Auffälligkeiten beim sogenannten Chi-Quadrat-Test berechtigen nicht zur Schätzung eines höheren Umsatzes, wenn keine weiteren Mängel der Buchführung gegeben sind. Dies hat das Finanzgericht Rheinland-Pfalz in einem mittlerweile rechtskräftigen Urteil entschieden.
Zum Hintergrund
Bei dem Chi-Quadrat-Test handelt es sich um ein statistisch-mathematisches Verfahren, bei dem empirisch beobachtete mit theoretisch erwarteten Häufigkeiten verglichen werden. Mit dieser Methode wird unterstellt, dass der prozentuale Anteil aller Zahlen von 0 bis 9 ungefähr gleich groß sein muss. Da jeder Mensch unbewusst Vorlieben für diverse Zahlen hat, wird ein Unternehmer, der seine Zahlen manipulieren will, genau diese „Lieblingszahlen“ häufiger verwenden.
Der entschiedene Fall
Im Streitfall fand in einem Friseursalon eine Betriebsprüfung statt. Der Prüfer bemängelte, dass die Kassenbücher in Form von Excel-Tabellen geführt worden waren, sodass die gesetzlich geforderte Unveränderbarkeit der Kassenbucheintragungen nicht gewährleistet sei. Der Chi-Quadrat-Test ergab eine 100 %-ige Manipulationswahrscheinlichkeit. Dem Prüfer folgend erhöhte das Finanzamt die erklärten Umsatzerlöse um jährlich 3.000 EUR. Die hiergegen erhobene Klage hatte vor dem Finanzgericht Rheinland-Pfalz schließlich Erfolg.
Die Richter führten u.a. aus, dass es nicht Sache des Steuerpflichtigen ist, darzulegen, dass das Kassenprogramm Manipulationen und Änderungen nicht zulässt. Der Nachweis einer Manipulationsmöglichkeit obliegt vielmehr dem Finanzamt – und dieser Nachweis wurde vorliegend nicht erbracht. Der Chi-Quadrat-Test allein ist jedenfalls nicht geeignet, Beweise dafür zu erbringen, dass die Buchführung nicht ordnungsgemäß ist.
Darüber hinaus ist der Chi-Quadrat-Test bei einem Friseursalon, bei dem für die Leistungen ausschließlich volle bzw. halbe EUR-Beträge berechnet werden, eher ungeeignet. Ausgehend von der Preisliste des Friseursalons ergab sich, dass die Zahlen 0, 1, 4 und 5 naturgemäß überdimensional häufig auftreten müssen (beispielsweise Föhnfrisur: 15 EUR; Färben: 25 EUR bzw. 46,50 EUR).
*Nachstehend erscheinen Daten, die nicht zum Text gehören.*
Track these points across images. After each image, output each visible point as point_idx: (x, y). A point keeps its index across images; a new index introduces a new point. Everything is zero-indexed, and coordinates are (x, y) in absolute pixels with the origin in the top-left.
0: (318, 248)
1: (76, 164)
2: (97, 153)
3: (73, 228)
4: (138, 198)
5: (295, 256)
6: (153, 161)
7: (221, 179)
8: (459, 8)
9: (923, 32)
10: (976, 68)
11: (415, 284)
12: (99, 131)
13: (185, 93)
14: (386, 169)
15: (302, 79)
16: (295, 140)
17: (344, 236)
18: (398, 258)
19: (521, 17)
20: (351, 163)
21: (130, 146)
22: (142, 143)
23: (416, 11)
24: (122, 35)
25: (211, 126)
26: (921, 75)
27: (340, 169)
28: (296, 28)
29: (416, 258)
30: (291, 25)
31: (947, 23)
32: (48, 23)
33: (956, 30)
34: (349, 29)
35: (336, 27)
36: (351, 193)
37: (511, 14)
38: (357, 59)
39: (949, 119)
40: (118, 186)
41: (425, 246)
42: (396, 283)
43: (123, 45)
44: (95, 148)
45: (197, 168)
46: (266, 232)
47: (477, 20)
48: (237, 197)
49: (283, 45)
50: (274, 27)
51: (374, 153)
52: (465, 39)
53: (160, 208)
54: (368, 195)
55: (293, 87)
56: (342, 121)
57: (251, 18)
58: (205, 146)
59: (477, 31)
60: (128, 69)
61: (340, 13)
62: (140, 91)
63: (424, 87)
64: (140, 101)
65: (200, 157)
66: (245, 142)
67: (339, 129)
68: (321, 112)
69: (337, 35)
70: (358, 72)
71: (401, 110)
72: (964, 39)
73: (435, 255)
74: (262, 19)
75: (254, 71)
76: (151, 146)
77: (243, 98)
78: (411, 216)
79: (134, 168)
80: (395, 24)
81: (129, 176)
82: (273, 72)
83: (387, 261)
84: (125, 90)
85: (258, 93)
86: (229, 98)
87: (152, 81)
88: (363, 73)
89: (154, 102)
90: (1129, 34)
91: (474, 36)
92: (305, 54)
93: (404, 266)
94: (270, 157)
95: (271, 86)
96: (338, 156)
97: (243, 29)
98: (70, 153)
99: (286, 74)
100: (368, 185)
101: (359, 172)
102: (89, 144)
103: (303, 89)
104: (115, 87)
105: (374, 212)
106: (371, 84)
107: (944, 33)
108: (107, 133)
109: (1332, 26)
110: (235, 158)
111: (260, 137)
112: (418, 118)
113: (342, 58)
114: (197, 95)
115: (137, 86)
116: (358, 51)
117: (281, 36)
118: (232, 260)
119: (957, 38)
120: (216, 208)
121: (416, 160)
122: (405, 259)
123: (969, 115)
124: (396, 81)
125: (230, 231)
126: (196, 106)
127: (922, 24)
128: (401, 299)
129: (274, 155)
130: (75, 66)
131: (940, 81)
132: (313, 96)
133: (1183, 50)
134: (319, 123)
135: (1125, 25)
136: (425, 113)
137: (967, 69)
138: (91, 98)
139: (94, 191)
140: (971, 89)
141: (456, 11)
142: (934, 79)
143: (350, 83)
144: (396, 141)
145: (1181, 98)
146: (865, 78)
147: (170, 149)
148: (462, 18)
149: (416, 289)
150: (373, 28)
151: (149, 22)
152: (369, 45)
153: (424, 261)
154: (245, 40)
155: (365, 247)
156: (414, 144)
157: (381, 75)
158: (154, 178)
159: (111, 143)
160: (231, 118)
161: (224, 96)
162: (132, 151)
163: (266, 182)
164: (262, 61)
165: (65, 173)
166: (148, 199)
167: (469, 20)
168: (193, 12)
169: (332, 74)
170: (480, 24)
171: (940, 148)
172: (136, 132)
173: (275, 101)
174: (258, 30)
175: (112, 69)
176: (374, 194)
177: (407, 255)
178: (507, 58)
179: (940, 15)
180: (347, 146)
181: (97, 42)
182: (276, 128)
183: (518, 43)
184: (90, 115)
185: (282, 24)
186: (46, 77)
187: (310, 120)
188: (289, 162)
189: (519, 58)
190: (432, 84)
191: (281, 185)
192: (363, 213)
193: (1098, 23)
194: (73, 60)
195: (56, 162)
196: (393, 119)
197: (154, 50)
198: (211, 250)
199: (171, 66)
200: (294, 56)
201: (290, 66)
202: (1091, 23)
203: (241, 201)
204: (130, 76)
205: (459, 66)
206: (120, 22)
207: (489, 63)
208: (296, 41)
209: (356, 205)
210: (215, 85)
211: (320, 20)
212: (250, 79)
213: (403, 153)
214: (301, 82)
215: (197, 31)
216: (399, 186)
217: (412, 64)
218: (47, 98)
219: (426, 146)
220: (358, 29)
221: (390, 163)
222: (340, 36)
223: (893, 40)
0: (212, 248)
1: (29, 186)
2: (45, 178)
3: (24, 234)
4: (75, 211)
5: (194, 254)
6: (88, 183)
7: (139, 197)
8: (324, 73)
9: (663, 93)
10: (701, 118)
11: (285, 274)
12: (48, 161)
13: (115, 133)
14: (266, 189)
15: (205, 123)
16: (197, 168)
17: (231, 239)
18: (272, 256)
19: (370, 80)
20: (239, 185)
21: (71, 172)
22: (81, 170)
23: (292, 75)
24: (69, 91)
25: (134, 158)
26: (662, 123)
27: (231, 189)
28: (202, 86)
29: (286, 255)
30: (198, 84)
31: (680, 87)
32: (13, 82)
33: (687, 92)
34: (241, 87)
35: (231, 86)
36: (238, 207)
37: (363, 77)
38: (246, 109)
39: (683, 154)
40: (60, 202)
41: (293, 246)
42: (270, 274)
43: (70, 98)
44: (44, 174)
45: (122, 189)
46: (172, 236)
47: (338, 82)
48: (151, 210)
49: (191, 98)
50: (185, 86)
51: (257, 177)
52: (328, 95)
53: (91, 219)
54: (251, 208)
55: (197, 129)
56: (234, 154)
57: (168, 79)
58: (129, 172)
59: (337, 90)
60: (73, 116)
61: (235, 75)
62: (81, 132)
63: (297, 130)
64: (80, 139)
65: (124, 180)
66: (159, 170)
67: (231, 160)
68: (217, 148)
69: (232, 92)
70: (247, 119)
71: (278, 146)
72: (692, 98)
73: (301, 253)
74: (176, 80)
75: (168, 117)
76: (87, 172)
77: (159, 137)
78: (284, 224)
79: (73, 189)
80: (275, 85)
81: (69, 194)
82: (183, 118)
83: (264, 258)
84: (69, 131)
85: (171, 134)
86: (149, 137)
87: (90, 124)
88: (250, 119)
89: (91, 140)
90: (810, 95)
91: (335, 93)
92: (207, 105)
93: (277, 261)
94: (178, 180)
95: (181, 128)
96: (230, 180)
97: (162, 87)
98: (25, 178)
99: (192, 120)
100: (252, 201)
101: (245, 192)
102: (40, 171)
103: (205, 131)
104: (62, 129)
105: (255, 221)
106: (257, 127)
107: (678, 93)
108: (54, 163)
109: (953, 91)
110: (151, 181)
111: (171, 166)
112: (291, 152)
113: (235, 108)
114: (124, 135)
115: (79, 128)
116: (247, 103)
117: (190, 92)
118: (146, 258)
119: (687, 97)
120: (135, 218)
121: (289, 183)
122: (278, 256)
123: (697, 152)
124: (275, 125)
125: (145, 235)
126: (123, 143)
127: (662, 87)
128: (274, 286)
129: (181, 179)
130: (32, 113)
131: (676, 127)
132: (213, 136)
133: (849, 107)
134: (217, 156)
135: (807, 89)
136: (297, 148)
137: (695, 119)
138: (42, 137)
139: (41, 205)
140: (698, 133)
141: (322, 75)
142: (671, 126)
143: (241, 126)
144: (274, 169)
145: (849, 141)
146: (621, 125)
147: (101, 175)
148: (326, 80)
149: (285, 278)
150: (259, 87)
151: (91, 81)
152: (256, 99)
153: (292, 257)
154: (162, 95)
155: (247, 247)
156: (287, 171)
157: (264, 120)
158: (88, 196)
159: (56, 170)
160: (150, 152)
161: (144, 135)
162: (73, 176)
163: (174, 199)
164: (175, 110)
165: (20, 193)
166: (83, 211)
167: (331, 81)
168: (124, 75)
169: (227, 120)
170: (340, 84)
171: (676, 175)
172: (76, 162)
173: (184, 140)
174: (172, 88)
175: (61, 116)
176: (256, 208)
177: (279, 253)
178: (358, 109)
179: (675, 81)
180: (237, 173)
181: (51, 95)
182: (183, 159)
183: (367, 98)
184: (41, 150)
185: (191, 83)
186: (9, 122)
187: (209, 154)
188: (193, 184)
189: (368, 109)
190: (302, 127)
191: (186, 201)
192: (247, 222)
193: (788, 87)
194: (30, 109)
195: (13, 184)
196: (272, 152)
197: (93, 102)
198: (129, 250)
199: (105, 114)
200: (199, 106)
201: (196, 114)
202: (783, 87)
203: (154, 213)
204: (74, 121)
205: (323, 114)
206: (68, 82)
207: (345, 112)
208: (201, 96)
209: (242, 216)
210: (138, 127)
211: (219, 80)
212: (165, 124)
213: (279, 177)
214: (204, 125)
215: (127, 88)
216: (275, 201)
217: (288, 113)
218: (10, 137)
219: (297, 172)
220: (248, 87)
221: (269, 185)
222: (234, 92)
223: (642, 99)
Hinweis: Bereits das Finanzgericht Köln hatte in 2009 entschieden, dass das Ergebnis eines Zeitreihenvergleichs nicht geeignet ist, die Beweiskraft einer formell ordnungsgemäßen Buchführung zu verwerfen (FG Rheinland-Pfalz, Urteil vom 24.8.2011, Az. 2 K 1277/10; FG Köln, Urteil vom 27.1.2009, Az. 6 K 3954/07).